Where do we go with this knowledge?

At a baseline, we’ve learned that a thick paper application to start the process for getting child care assistance leaves some people behind, and that an online alternative can be an easier access point for families who otherwise wouldn’t apply. We also recognize that while requesting comprehensive information from clients at the beginning of the application process can be useful for caseworkers, making the initial online application shorter ensures that clients have a better sense of their eligibility and spares them the work of doing the rest of the application if they see they see they aren’t eligible. In turn, this can make it easier for caseworkers, since it ensures that they’ll be reviewing cases that are more likely to be eligible and can get families approved on a faster timeline. We’re currently sharing our learnings with the Minnesota Department of Human Services and are in conversation about how these findings could increase access to child care assistance across the state. 

A broader lesson we’ve taken from this experiment is the value of experimentation itself—especially miniature experiments that make seemingly small adjustments to our everyday business practices. 

But a broader lesson we’ve taken from this experiment is the value of experimentation itself—especially miniature experiments that make seemingly small adjustments to our everyday business practices.
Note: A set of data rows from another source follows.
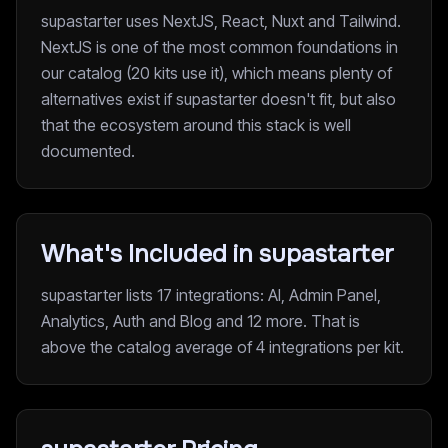
supastarter uses NextJS, React, Nuxt and Tailwind.
NextJS is one of the most common foundations in
our catalog (20 kits use it), which means plenty of
alternatives exist if supastarter doesn't fit, but also
that the ecosystem around this stack is well
documented.
What's Included in supastarter
supastarter lists 17 integrations: AI, Admin Panel,
Analytics, Auth and Blog and 12 more. That is
above the catalog average of 4 integrations per kit.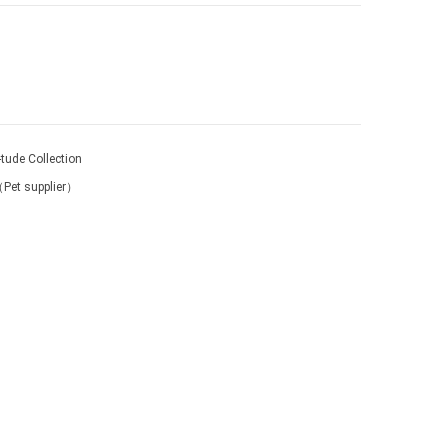
-tude Collection
（Pet supplier）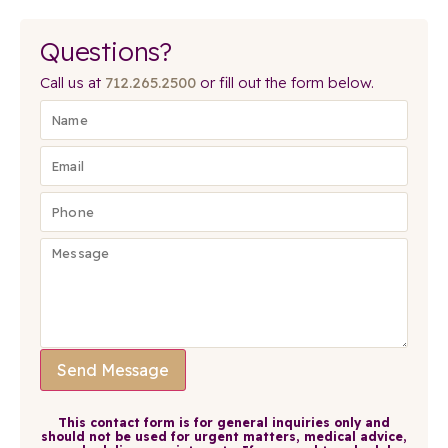
Questions?
Call us at
712.265.2500
or fill out the form below.
Send Message
This contact form is for general inquiries only and
should not be used for urgent matters, medical advice,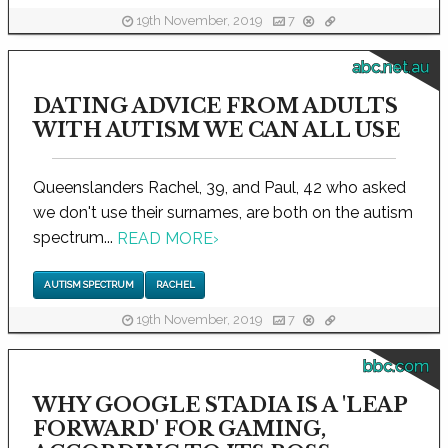
19th November, 2019
7
abc.net.au
DATING ADVICE FROM ADULTS
WITH AUTISM WE CAN ALL USE
Queenslanders Rachel, 39, and Paul, 42 who asked
we don't use their surnames, are both on the autism
spectrum...
READ MORE
›
AUTISM SPECTRUM
RACHEL
19th November, 2019
7
bbc.com
WHY GOOGLE STADIA IS A 'LEAP
FORWARD' FOR GAMING,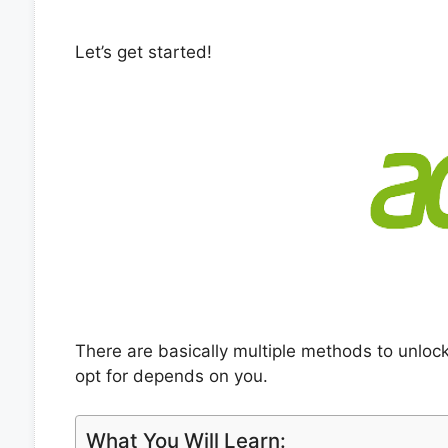
Let’s get started!
There are basically multiple methods to unlo
opt for depends on you.
What You Will Learn: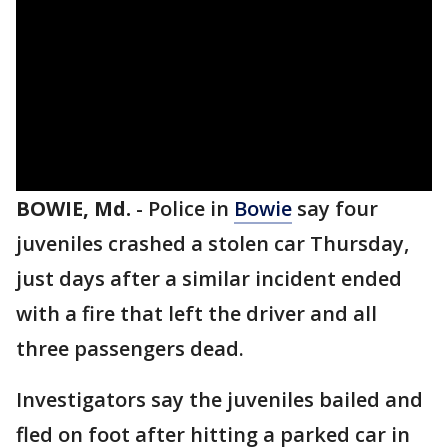
BOWIE, Md.
-
Police in
Bowie
say four
juveniles crashed a stolen car Thursday,
just days after a similar incident ended
with a fire that left the driver and all
three passengers dead.
Investigators say the juveniles bailed and
fled on foot after hitting a parked car in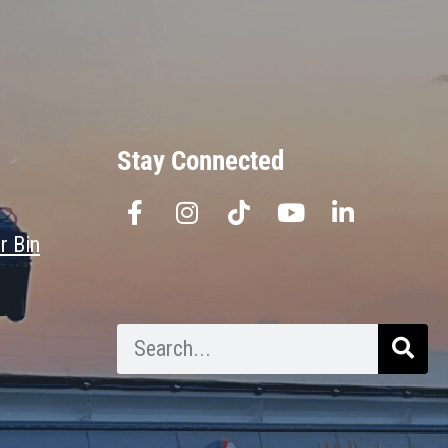
Stay Connected
r Bin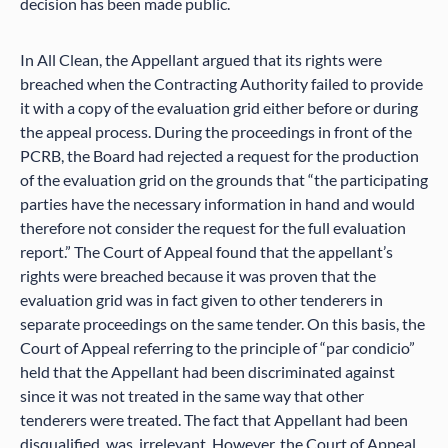
decision has been made public.
In All Clean, the Appellant argued that its rights were
breached when the Contracting Authority failed to provide
it with a copy of the evaluation grid either before or during
the appeal process. During the proceedings in front of the
PCRB, the Board had rejected a request for the production
of the evaluation grid on the grounds that “the participating
parties have the necessary information in hand and would
therefore not consider the request for the full evaluation
report.” The Court of Appeal found that the appellant’s
rights were breached because it was proven that the
evaluation grid was in fact given to other tenderers in
separate proceedings on the same tender. On this basis, the
Court of Appeal referring to the principle of “par condicio”
held that the Appellant had been discriminated against
since it was not treated in the same way that other
tenderers were treated. The fact that Appellant had been
disqualified, was, irrelevant. However, the Court of Appeal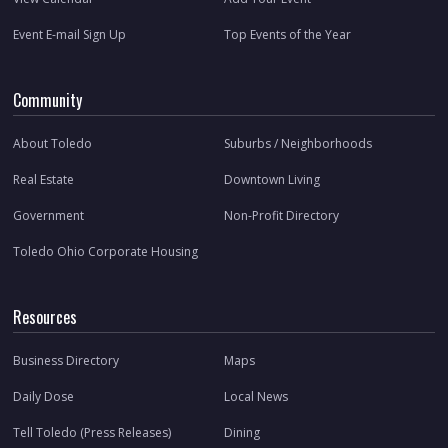
Event E-mail Sign Up
Top Events of the Year
Community
About Toledo
Suburbs / Neighborhoods
Real Estate
Downtown Living
Government
Non-Profit Directory
Toledo Ohio Corporate Housing
Resources
Business Directory
Maps
Daily Dose
Local News
Tell Toledo (Press Releases)
Dining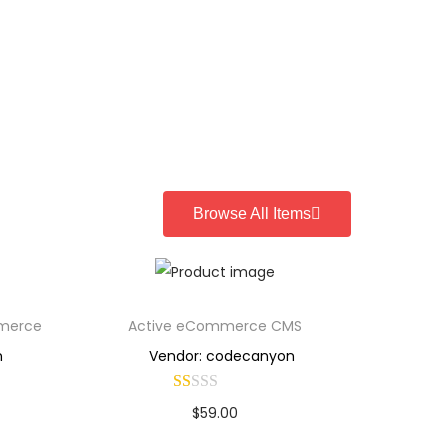
Browse All Items
mmerce
Active eCommerce CMS
n
Vendor: codecanyon
$
59.00
Buy Now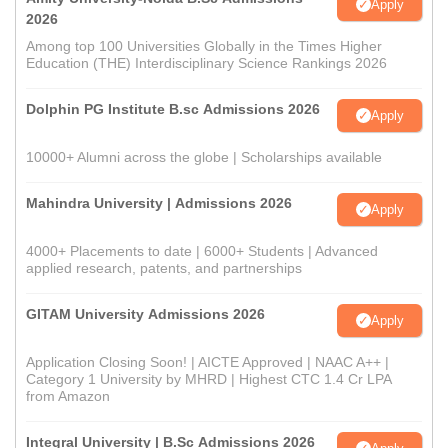
Apply
2026
Among top 100 Universities Globally in the Times Higher
Education (THE) Interdisciplinary Science Rankings 2026
Dolphin PG Institute B.sc Admissions 2026
Apply
10000+ Alumni across the globe | Scholarships available
Mahindra University | Admissions 2026
Apply
4000+ Placements to date | 6000+ Students | Advanced
applied research, patents, and partnerships
GITAM University Admissions 2026
Apply
Application Closing Soon! | AICTE Approved | NAAC A++ |
Category 1 University by MHRD | Highest CTC 1.4 Cr LPA
from Amazon
Integral University | B.Sc Admissions 2026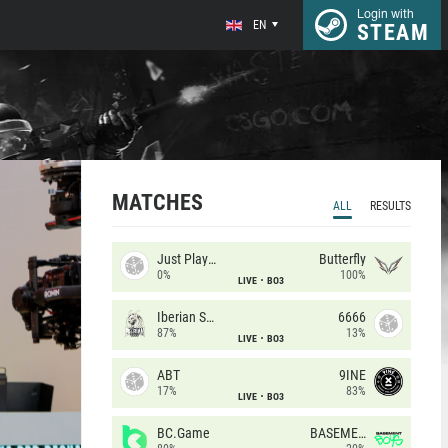
Login with
EN
STEAM
MATCHES
ALL
RESULTS
Just Players
Butterfly
0%
100%
LIVE
BO3
Iberian Soul
6666
87%
13%
LIVE
BO3
ABT
9INE
17%
83%
LIVE
BO3
BC.Game
BASEMENT BOYS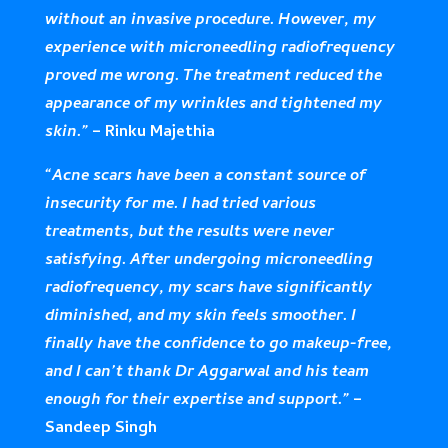
without an invasive procedure. However, my
experience with microneedling radiofrequency
proved me wrong. The treatment reduced the
appearance of my wrinkles and tightened my
skin.”
– Rinku Majethia
“Acne scars have been a constant source of
insecurity for me. I had tried various
treatments, but the results were never
satisfying. After undergoing microneedling
radiofrequency, my scars have significantly
diminished, and my skin feels smoother. I
finally have the confidence to go makeup-free,
and I can’t thank Dr Aggarwal and his team
enough for their expertise and support.”
–
Sandeep Singh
We launched this effort during a period of both unprecedented demand and support for the program, and while our staff were remote. And despite that, it worked! Hennepin County will continue this spirit of experimentation in the future, and we’d encourage other county and municipal governments to consider what they can experiment with, even on small budgets or during busy times. It’s that spirit of “what if we…?” that drives some of the best process improvements—and no matter how small the question is, the result could have a big impact on the lives of real people.